## Exercises to complete
1. Update the passage of the case report on acalculous cholecystitis below that opens with "Acute cholecystitis involves" and closes with "3-year old child.", replacing "pediatrics" with "pediatric patients".
2. According to the case report on acalculous cholecystitis below, which organisms have been reported with acalculous cholecystitis in immunocompromised hosts? List all of them.

Acute cholecystitis involves inflammation of the gallbladder and can be seen with cholelithiasis (calculous) or in the absence of gallstones (acalculous). Acute acalculous cholecystitis (ACC) is rare, but important cause of cholecystitis in pediatrics (1). It is estimated that in children, 30-50% of cholecystitis cases are acalculous, compared with 2 to 17% of cases in adult patients (2). In children ACC mainly result from antecedent bacteremia and localization of bacteria in the gallbladder. So the majority cases have been managed by medical treatment alone. Gastrointestinal manifestations are common in malaria3, but the ACC is extremely a rare manifestation of malaria and a very few cases have been reported previously. Here we report a case of ACC attributed to severe Plasmodium falciparum malaria infection in a 3-year old child.

A 3-year old female child presented with history of intermittent fever since five days associated with rigors. History of abdominal pain and vomiting was present. Vomiting was non-projectile and non-bilious. On physical examination she was irritable, temperature 39[degrees]C, pulse rate 120/min, respiratory rate 28/min and blood pressure 96/60 mm Hg. She was severely pale. Icterus, cyanosis or lymphadenopathy was absent. On per abdomen examination revealed tenderness in right upper quadrant. Hepatosplenomegaly was present. Murphy's sign was positive. Other systemic examinations were normal.

On investigation, peripheral smear showed a ring stage of P. falciparum and the parasite density was 50,000/[micro]l. The rapid diagnostic test (antigen HRP2) for P. falciparum was positive. Complete blood cell count showed a hemoglobin 5.4 g%, WBC 14100 cu/ (85% polymorphs, 42% lymphocytes, 2% eosinophils and 1% monocytes), hematocrit 17.5, platelet count 56,000/mm (3). Liver function and renal function tests were within normal limit. Widal test was nonreactive. Blood and urine culture were sterile. Hemoglobin electrophoresis was AA type. USG abdomen revealed thickened gallbladder (wall thickness was 6 mm) and hepatosplenomegaly. No abnormality detected on X-ray abdomen and chest. Child was put on IV antibiotics and antimalarial (artesunate) drug. Packed-cell blood transfusion was given. On the basis of clinical and USG findings the diagnosis of acute cholecystitis was made. After five days of treatment, child condition was improved.

ACC has been reported with various infectious agents like Salmonella typhi, Escherichia coli, Mycoplasma pneumoniae, leptospirosis, brucellosis, rocky mountain spotted fever, group A streptococci, and Staphylococcus aureus sepsis. In immunocompromised hosts, acalculous cholecystitis has been reported in fungal infection with Candida or Aspergillus, Giardia and Cryptosporidium1. The diagnosis of ACC was made according to clinical features and sonographic findings. The clinical manifestations were fever, right upper quadrant tenderness, and a positive Murphy's sign. Sonographic findings were a thickened gallbladder wall (defined as wall thickness > 4 mm) in absence of ascitis and hypoalbuminemia, a positive sonographic Murphy's sign (defined as maximum tenderness of the sonographically localized gallbladder), pericholecystic fluid collection, and no stone(s) in the gallbladder (4). Patients had no recent history of burns, trauma, vasculitis, or recent surgery.

## Record extracts
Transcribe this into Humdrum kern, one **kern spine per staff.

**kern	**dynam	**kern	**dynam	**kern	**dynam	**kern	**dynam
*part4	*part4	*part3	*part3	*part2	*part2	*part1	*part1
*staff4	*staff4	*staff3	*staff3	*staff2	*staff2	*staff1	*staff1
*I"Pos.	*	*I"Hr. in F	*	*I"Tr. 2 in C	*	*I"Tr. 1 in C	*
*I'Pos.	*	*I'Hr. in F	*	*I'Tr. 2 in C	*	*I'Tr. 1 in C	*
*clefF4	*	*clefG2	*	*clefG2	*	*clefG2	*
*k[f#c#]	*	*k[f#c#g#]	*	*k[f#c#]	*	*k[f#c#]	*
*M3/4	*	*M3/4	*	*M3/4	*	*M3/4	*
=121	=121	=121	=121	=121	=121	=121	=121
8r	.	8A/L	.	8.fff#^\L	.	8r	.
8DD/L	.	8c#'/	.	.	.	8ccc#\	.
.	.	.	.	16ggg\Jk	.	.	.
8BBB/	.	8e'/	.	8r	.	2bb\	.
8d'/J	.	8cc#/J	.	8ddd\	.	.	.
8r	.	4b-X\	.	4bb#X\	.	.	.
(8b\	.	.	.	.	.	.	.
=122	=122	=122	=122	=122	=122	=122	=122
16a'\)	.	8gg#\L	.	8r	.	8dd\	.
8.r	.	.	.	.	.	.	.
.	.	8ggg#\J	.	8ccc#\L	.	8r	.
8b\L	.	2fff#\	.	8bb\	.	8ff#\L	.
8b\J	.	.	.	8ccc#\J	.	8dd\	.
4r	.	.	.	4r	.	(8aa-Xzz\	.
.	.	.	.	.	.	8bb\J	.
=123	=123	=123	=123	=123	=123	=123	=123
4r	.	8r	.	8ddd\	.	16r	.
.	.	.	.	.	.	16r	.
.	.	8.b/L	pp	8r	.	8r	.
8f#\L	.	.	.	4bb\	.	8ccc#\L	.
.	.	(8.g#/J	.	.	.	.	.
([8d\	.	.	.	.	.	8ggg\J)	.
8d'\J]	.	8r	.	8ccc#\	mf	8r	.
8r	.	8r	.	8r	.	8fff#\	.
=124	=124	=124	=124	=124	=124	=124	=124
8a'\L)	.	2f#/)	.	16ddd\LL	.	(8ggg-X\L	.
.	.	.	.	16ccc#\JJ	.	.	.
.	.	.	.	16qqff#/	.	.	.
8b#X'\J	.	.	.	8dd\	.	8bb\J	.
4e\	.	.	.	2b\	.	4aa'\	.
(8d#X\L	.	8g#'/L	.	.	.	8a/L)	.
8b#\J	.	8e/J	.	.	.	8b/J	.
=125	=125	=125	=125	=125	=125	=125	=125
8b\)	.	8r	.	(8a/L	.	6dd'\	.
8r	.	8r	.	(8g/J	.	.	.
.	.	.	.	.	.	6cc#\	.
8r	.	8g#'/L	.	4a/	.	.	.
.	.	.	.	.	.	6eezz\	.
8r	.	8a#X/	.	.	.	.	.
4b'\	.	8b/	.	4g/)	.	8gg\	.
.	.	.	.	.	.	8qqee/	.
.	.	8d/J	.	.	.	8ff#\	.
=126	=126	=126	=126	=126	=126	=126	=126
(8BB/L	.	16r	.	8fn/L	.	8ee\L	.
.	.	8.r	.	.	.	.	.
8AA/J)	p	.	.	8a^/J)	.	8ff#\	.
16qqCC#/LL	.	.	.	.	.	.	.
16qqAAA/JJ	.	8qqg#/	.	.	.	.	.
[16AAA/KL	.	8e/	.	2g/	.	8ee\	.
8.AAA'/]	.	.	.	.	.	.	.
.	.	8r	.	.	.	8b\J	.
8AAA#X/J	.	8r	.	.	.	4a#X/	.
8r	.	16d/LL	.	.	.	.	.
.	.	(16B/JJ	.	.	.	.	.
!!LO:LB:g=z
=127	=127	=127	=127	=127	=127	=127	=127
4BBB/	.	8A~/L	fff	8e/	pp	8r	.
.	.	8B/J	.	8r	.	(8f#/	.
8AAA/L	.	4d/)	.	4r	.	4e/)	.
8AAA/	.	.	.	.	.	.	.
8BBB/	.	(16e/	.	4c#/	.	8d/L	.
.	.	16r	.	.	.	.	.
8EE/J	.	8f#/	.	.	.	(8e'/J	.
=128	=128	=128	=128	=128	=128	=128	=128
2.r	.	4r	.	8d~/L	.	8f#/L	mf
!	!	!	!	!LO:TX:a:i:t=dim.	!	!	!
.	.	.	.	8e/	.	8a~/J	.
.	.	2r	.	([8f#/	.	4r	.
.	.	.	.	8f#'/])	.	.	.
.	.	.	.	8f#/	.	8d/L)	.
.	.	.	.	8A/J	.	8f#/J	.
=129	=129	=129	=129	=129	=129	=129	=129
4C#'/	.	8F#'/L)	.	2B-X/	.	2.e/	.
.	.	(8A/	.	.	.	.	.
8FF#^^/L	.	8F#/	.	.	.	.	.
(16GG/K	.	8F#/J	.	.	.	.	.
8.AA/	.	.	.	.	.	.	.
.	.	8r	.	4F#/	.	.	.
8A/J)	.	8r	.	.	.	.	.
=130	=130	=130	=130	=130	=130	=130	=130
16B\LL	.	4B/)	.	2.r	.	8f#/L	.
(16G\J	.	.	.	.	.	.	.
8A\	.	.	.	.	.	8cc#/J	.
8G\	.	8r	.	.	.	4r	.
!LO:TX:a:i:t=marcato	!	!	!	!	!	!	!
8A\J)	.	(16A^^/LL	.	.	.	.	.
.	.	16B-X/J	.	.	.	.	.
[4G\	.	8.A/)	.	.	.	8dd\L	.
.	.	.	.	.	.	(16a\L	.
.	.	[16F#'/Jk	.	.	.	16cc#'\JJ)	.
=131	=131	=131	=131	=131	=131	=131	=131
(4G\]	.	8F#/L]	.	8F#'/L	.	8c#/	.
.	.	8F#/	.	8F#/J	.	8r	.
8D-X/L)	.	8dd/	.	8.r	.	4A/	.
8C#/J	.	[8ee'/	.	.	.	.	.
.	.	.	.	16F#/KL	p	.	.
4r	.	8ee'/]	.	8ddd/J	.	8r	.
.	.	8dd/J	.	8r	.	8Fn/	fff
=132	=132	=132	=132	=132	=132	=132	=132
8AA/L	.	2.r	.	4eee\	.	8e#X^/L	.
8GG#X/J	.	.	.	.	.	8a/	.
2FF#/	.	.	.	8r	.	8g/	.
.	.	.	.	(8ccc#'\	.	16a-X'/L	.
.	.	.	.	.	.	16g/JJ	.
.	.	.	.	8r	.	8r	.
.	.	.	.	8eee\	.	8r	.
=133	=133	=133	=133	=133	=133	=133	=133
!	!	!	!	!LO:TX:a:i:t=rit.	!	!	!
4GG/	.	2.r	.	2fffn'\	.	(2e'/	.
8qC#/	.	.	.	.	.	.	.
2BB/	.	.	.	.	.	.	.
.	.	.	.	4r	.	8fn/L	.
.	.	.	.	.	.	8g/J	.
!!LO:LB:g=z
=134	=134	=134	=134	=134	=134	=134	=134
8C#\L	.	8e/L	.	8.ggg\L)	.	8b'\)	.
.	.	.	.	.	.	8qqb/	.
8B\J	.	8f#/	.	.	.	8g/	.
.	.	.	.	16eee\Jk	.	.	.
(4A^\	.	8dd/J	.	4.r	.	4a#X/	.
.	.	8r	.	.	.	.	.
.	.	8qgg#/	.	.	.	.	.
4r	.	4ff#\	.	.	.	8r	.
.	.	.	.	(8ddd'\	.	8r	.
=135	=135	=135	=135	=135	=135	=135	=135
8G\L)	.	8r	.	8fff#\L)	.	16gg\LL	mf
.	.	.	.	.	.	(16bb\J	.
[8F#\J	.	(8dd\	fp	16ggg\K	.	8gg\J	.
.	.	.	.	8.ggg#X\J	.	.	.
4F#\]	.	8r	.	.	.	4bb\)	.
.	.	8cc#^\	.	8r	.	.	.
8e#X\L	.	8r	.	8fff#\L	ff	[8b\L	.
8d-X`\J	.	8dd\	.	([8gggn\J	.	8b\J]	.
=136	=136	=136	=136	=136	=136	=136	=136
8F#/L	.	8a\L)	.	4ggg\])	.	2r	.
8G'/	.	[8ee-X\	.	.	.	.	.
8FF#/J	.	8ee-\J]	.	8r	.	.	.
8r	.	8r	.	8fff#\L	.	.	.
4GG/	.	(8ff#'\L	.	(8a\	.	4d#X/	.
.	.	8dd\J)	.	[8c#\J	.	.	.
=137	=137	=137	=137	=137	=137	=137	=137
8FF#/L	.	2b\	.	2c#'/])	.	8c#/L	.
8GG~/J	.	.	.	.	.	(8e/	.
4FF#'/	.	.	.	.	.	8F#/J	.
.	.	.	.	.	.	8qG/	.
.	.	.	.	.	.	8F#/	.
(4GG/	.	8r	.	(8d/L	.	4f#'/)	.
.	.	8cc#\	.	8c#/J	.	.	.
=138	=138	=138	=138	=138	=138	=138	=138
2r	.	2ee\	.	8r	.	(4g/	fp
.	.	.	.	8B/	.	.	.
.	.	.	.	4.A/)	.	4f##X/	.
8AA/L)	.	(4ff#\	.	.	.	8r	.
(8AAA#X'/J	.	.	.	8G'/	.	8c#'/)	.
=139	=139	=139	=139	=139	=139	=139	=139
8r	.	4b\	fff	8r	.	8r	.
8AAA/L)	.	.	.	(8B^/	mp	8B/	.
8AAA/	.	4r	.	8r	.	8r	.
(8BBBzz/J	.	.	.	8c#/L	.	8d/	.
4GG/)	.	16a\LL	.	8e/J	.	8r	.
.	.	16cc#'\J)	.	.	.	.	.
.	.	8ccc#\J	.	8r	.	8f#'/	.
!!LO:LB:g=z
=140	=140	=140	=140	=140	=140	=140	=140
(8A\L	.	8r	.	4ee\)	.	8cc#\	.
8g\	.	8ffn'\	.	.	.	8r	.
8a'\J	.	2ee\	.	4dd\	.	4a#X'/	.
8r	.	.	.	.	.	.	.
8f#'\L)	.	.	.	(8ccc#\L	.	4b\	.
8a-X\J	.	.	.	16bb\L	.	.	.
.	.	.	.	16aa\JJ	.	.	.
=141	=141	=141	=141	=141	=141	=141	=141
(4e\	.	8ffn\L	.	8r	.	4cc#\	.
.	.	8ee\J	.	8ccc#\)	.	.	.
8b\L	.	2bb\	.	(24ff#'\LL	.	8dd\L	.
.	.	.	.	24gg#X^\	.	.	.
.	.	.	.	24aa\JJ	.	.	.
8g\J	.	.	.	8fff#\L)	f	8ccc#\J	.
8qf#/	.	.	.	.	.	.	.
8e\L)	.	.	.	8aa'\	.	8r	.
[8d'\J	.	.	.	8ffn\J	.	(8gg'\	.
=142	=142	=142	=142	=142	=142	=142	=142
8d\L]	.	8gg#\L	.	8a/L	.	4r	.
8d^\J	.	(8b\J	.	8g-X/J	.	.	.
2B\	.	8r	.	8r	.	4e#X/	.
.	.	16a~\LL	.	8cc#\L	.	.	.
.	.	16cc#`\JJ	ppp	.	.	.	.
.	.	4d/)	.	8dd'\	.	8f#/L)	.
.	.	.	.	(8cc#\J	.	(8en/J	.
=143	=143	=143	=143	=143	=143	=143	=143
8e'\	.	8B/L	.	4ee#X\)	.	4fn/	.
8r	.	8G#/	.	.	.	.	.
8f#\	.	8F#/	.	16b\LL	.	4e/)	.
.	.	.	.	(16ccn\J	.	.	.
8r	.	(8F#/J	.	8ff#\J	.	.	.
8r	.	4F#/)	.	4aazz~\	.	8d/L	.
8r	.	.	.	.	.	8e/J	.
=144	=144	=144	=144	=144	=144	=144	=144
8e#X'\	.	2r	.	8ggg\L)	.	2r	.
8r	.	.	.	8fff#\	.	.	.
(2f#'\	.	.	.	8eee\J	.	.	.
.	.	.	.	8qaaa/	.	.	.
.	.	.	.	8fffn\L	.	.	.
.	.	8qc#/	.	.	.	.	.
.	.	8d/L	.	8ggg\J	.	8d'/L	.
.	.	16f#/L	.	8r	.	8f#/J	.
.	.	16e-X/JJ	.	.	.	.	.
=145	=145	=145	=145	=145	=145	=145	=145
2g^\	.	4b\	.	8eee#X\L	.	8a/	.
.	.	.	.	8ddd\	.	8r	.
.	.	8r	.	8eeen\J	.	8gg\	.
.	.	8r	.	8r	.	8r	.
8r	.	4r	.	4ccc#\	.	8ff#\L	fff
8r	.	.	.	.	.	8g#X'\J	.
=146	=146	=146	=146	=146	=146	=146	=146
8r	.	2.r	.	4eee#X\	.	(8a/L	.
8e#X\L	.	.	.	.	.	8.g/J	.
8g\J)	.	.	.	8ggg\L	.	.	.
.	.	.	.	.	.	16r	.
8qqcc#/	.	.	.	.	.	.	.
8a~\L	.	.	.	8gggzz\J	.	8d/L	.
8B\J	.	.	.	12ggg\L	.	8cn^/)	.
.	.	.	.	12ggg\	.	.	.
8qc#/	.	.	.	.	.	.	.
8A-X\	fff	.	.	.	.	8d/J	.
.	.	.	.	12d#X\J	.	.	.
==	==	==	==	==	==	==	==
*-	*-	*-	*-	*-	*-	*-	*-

## Completed exercise
1.
Acute cholecystitis involves inflammation of the gallbladder and can be seen with cholelithiasis (calculous) or in the absence of gallstones (acalculous). Acute acalculous cholecystitis (ACC) is rare, but important cause of cholecystitis in pediatric patients (1). It is estimated that in children, 30-50% of cholecystitis cases are acalculous, compared with 2 to 17% of cases in adult patients (2). In children ACC mainly result from antecedent bacteremia and localization of bacteria in the gallbladder. So the majority cases have been managed by medical treatment alone. Gastrointestinal manifestations are common in malaria3, but the ACC is extremely a rare manifestation of malaria and a very few cases have been reported previously. Here we report a case of ACC attributed to severe Plasmodium falciparum malaria infection in a 3-year old child.

2. Candida, Aspergillus, Giardia, Cryptosporidium